Please repeat the entries exactly as they appear and omit any images.

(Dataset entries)
:::::
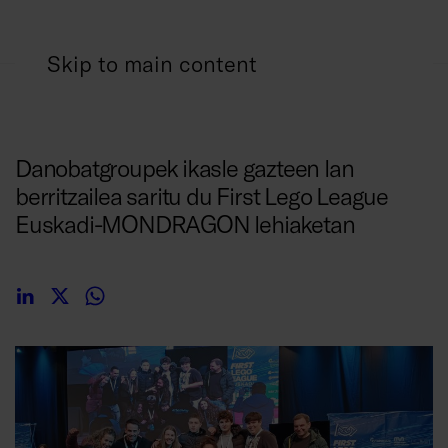
Skip to main content
2024/03/04
Danobatgroupek ikasle gazteen lan
berritzailea saritu du First Lego League
Euskadi-MONDRAGON lehiaketan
:::::
◆ Written solution ◆
Skip to main content
2024/03/04
Danobatgroupek ikasle gazteen lan
berritzailea saritu du First Lego League
Euskadi-MONDRAGON lehiaketan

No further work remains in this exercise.